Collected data
[Start of section]
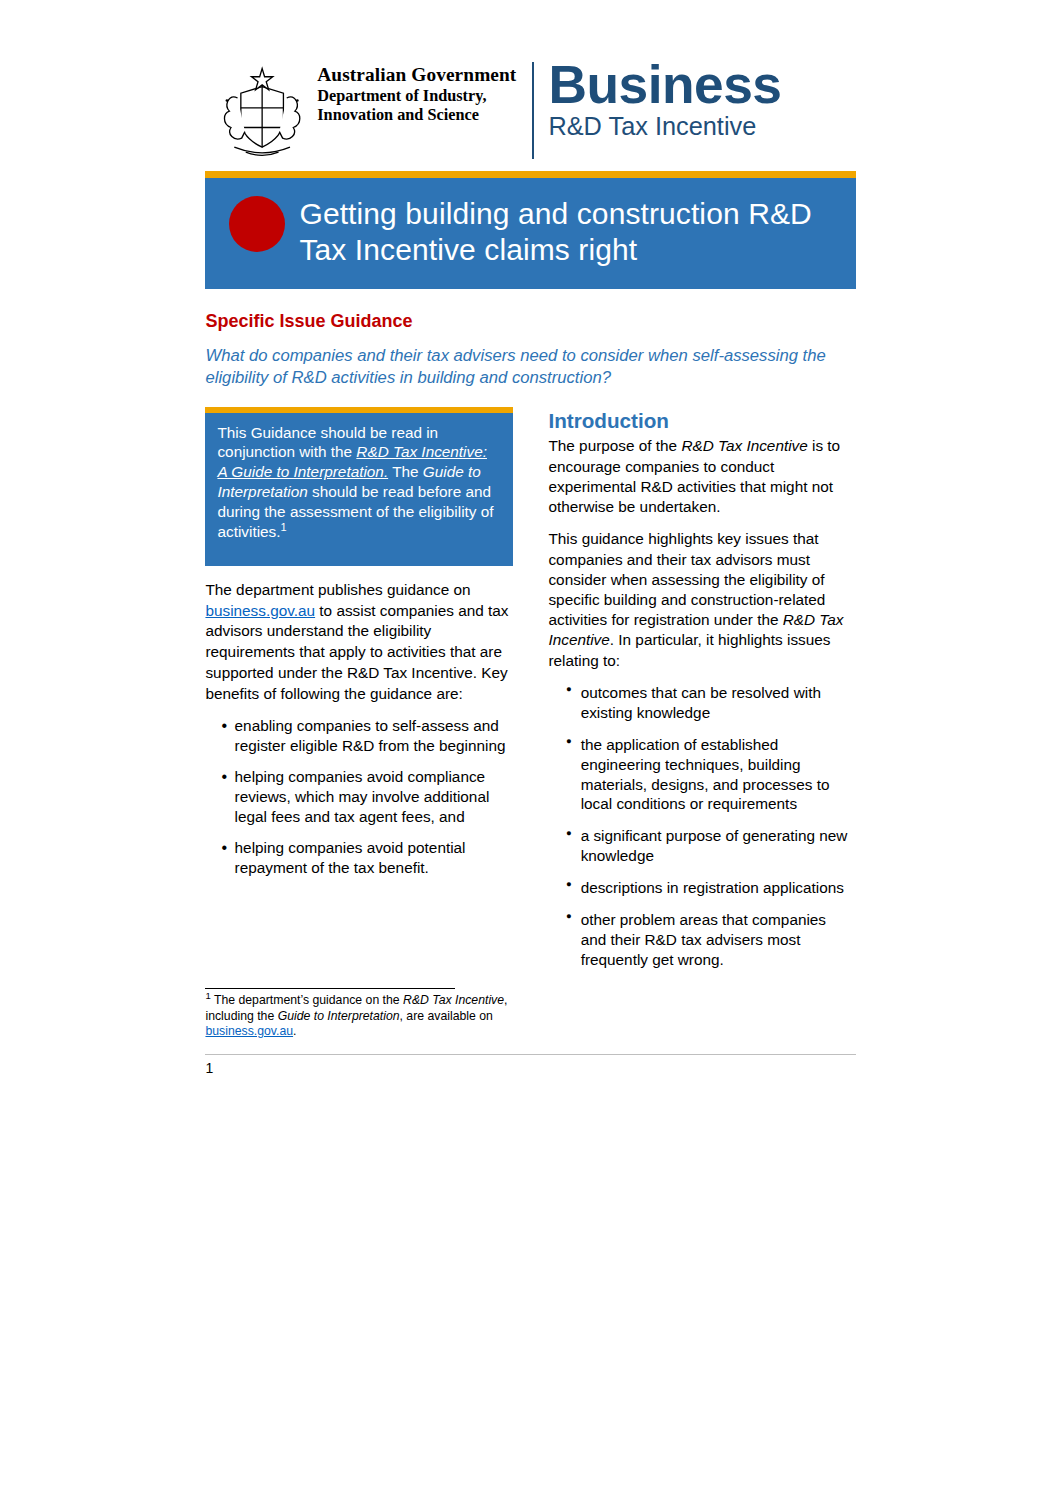Australian Government
Department of Industry,
Innovation and Science
Business
R&D Tax Incentive
Getting building and construction R&D Tax Incentive claims right
Specific Issue Guidance
What do companies and their tax advisers need to consider when self-assessing the eligibility of R&D activities in building and construction?
This Guidance should be read in conjunction with the R&D Tax Incentive: A Guide to Interpretation. The Guide to Interpretation should be read before and during the assessment of the eligibility of activities.1
The department publishes guidance on business.gov.au to assist companies and tax advisors understand the eligibility requirements that apply to activities that are supported under the R&D Tax Incentive. Key benefits of following the guidance are:
enabling companies to self-assess and register eligible R&D from the beginning
helping companies avoid compliance reviews, which may involve additional legal fees and tax agent fees, and
helping companies avoid potential repayment of the tax benefit.
Introduction
The purpose of the R&D Tax Incentive is to encourage companies to conduct experimental R&D activities that might not otherwise be undertaken.
This guidance highlights key issues that companies and their tax advisors must consider when assessing the eligibility of specific building and construction-related activities for registration under the R&D Tax Incentive. In particular, it highlights issues relating to:
outcomes that can be resolved with existing knowledge
the application of established engineering techniques, building materials, designs, and processes to local conditions or requirements
a significant purpose of generating new knowledge
descriptions in registration applications
other problem areas that companies and their R&D tax advisers most frequently get wrong.
1 The department’s guidance on the R&D Tax Incentive, including the Guide to Interpretation, are available on business.gov.au.
1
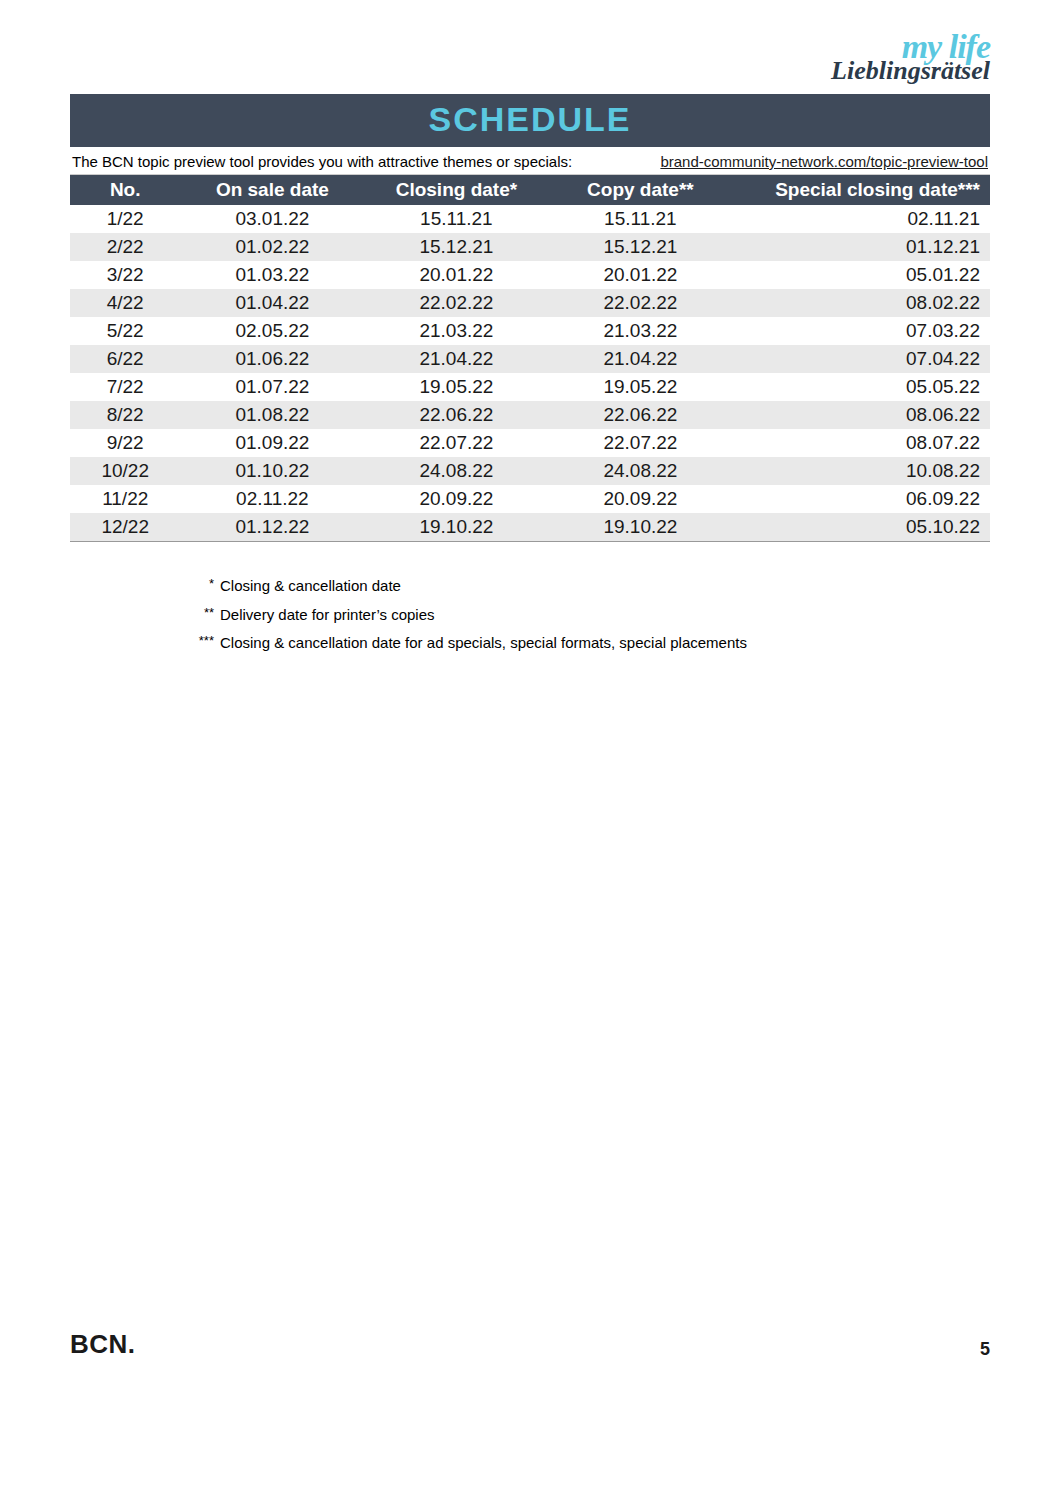my life Lieblingsrätsel
SCHEDULE
The BCN topic preview tool provides you with attractive themes or specials: brand-community-network.com/topic-preview-tool
| No. | On sale date | Closing date* | Copy date** | Special closing date*** |
| --- | --- | --- | --- | --- |
| 1/22 | 03.01.22 | 15.11.21 | 15.11.21 | 02.11.21 |
| 2/22 | 01.02.22 | 15.12.21 | 15.12.21 | 01.12.21 |
| 3/22 | 01.03.22 | 20.01.22 | 20.01.22 | 05.01.22 |
| 4/22 | 01.04.22 | 22.02.22 | 22.02.22 | 08.02.22 |
| 5/22 | 02.05.22 | 21.03.22 | 21.03.22 | 07.03.22 |
| 6/22 | 01.06.22 | 21.04.22 | 21.04.22 | 07.04.22 |
| 7/22 | 01.07.22 | 19.05.22 | 19.05.22 | 05.05.22 |
| 8/22 | 01.08.22 | 22.06.22 | 22.06.22 | 08.06.22 |
| 9/22 | 01.09.22 | 22.07.22 | 22.07.22 | 08.07.22 |
| 10/22 | 01.10.22 | 24.08.22 | 24.08.22 | 10.08.22 |
| 11/22 | 02.11.22 | 20.09.22 | 20.09.22 | 06.09.22 |
| 12/22 | 01.12.22 | 19.10.22 | 19.10.22 | 05.10.22 |
*Closing & cancellation date
**Delivery date for printer’s copies
***Closing & cancellation date for ad specials, special formats, special placements
BCN.
5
[End of section]
▶ Work instructions
Pictures aren't part of the copy; return each record above exactly.

▶ Solution for this task
Australian Government
Department of Industry,
Innovation and Science
Business
R&D Tax Incentive
Getting building and construction R&D Tax Incentive claims right
Specific Issue Guidance
What do companies and their tax advisers need to consider when self-assessing the eligibility of R&D activities in building and construction?
This Guidance should be read in conjunction with the R&D Tax Incentive: A Guide to Interpretation. The Guide to Interpretation should be read before and during the assessment of the eligibility of activities.1
The department publishes guidance on business.gov.au to assist companies and tax advisors understand the eligibility requirements that apply to activities that are supported under the R&D Tax Incentive. Key benefits of following the guidance are:
enabling companies to self-assess and register eligible R&D from the beginning
helping companies avoid compliance reviews, which may involve additional legal fees and tax agent fees, and
helping companies avoid potential repayment of the tax benefit.
Introduction
The purpose of the R&D Tax Incentive is to encourage companies to conduct experimental R&D activities that might not otherwise be undertaken.
This guidance highlights key issues that companies and their tax advisors must consider when assessing the eligibility of specific building and construction-related activities for registration under the R&D Tax Incentive. In particular, it highlights issues relating to:
outcomes that can be resolved with existing knowledge
the application of established engineering techniques, building materials, designs, and processes to local conditions or requirements
a significant purpose of generating new knowledge
descriptions in registration applications
other problem areas that companies and their R&D tax advisers most frequently get wrong.
1 The department’s guidance on the R&D Tax Incentive, including the Guide to Interpretation, are available on business.gov.au.
1
my life Lieblingsrätsel
SCHEDULE
The BCN topic preview tool provides you with attractive themes or specials: brand-community-network.com/topic-preview-tool
| No. | On sale date | Closing date* | Copy date** | Special closing date*** |
| --- | --- | --- | --- | --- |
| 1/22 | 03.01.22 | 15.11.21 | 15.11.21 | 02.11.21 |
| 2/22 | 01.02.22 | 15.12.21 | 15.12.21 | 01.12.21 |
| 3/22 | 01.03.22 | 20.01.22 | 20.01.22 | 05.01.22 |
| 4/22 | 01.04.22 | 22.02.22 | 22.02.22 | 08.02.22 |
| 5/22 | 02.05.22 | 21.03.22 | 21.03.22 | 07.03.22 |
| 6/22 | 01.06.22 | 21.04.22 | 21.04.22 | 07.04.22 |
| 7/22 | 01.07.22 | 19.05.22 | 19.05.22 | 05.05.22 |
| 8/22 | 01.08.22 | 22.06.22 | 22.06.22 | 08.06.22 |
| 9/22 | 01.09.22 | 22.07.22 | 22.07.22 | 08.07.22 |
| 10/22 | 01.10.22 | 24.08.22 | 24.08.22 | 10.08.22 |
| 11/22 | 02.11.22 | 20.09.22 | 20.09.22 | 06.09.22 |
| 12/22 | 01.12.22 | 19.10.22 | 19.10.22 | 05.10.22 |
*Closing & cancellation date
**Delivery date for printer’s copies
***Closing & cancellation date for ad specials, special formats, special placements
BCN.
5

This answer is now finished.